Anweisungen:
A) Gib aus dem Textauszug den Abschnitt zwischen „glaub solangsam weiß“ und „Erzbaron (30. Juni 2010)“ einschließlich unverändert aus.
B) Gib den Absatz des Textauszugs, der mit „Passiv kann man vieles kühlen“ beginnt, in einem einzigen, kürzeren Satz wieder, ohne seine wesentlichen Aussagen wegzulassen.

Textauszug:
------------------------------------------------------------------------

Wisst ihr wie ein Kuckuk seine Kinder groß zieht, änlich machen wir es gerad hir, also was solls. Was meint ihr was ist die höchste Verlust Leistung in Watt was man noch gerade so passive kühlen kann. Ich persönlich denkte ab 60 Watt wirds echt schwiierig.


----------



## quantenslipstream (30. Juni 2010)

roheed schrieb:


> @ quantenslipstream
> ok jetzt glaub red ma total aneinander vorbei
> vlt hilft das bild etwas...ist aber auch egal.
> neues case muß eh früher oder später her wenn ich auf H50 oder mugen2
> umsteigen will.


 
Was ist das denn für ein Case?
Kannst du mal ein Bild machen, wo man mehr sehen kann?

Ich meine jetzt beim Case den Einbauplatz unten. Wenn das NT zu lang ist, ist der Lüfter des NT nicht mehr dort, wo das Gehäuse die Öffnung hat.


----------



## roheed (30. Juni 2010)

schau dir meinen XFX review an...da hab ich noch paar bilder...
glaub solangsam weiß ich was du vlt. meinst^^
NT unten im case und lüfter saugt von unten luft an?
mein case dürfte 6 jahre alt sein...hat auch nur platz für 80mm lüfter

bei mir ist es jetzt so, das das NT (oben montiert) zuuu lang ist, und so die öffnung im oberen deckel verdeckt hat.
hat sich da doch ein wenig getan die letzten jahre


----------



## Erzbaron (30. Juni 2010)

hulkhardy1 schrieb:


> Wisst ihr wie ein Kuckuk seine Kinder groß zieht, änlich machen wir es gerad hir, also was solls. Was meint ihr was ist die höchste Verlust Leistung in Watt was man noch gerade so passive kühlen kann. Ich persönlich denkte ab 60 Watt wirds echt schwiierig.


 
Passiv kann man vieles kühlen ... es kommt aufs drumherum an, zum Beispiel beim BTX Standart hätten 2 lumpige Lüfter ausgereicht weil der Luftstrom fast alle Teile semipassiv gekühlt hätte ...

------------------------------------------------------------------------

Rohdaten:
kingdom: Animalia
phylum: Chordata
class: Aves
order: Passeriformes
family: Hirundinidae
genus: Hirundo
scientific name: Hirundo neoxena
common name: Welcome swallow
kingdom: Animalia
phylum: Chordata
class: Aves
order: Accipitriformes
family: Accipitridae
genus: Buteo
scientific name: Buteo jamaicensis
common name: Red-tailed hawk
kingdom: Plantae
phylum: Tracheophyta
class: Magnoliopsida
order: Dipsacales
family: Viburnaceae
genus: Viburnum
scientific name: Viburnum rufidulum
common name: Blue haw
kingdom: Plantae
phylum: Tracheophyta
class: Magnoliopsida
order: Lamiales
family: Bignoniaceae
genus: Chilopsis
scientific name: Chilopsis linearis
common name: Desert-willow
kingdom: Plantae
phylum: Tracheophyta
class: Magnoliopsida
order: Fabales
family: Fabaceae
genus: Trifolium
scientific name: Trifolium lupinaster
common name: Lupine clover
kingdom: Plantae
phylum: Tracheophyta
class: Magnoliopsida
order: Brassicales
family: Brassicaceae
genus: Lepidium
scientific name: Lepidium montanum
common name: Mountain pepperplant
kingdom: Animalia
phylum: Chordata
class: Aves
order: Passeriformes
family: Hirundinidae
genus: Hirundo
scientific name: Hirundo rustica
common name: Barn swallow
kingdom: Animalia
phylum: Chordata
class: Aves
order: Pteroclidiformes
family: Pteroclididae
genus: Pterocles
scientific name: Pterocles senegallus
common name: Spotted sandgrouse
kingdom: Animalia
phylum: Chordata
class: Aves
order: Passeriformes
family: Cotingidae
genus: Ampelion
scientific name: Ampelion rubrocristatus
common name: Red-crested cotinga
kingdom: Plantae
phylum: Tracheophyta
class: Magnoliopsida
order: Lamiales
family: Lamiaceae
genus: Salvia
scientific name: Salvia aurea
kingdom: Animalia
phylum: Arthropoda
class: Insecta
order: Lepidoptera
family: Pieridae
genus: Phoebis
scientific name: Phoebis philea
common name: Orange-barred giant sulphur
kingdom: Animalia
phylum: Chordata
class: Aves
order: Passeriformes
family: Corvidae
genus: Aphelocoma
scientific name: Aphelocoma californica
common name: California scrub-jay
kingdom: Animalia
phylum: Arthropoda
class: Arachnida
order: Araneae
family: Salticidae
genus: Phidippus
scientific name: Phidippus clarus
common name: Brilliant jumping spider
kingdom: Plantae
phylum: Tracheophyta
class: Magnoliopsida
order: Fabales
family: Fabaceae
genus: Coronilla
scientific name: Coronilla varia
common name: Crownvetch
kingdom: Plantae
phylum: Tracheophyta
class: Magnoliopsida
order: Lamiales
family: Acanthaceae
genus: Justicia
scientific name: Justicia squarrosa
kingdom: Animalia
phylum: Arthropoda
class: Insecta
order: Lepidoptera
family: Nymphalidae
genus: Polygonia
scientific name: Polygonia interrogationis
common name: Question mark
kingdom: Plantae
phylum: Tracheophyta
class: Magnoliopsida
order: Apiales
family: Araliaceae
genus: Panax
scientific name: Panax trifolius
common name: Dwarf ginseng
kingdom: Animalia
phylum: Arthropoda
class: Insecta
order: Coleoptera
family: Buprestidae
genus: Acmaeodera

------------------------------------------------------------------------

Bearbeitete Übung:
A)
glaub solangsam weiß ich was du vlt. meinst^^
NT unten im case und lüfter saugt von unten luft an?
mein case dürfte 6 jahre alt sein...hat auch nur platz für 80mm lüfter

bei mir ist es jetzt so, das das NT (oben montiert) zuuu lang ist, und so die öffnung im oberen deckel verdeckt hat.
hat sich da doch ein wenig getan die letzten jahre


----------



## Erzbaron (30. Juni 2010)

B) Passiv lässt sich vieles kühlen, entscheidend ist aber die Umgebung: Bei BTX hätten schon zwei einfache Lüfter genügt, weil der Luftstrom fast alle Teile semipassiv mitgekühlt hätte.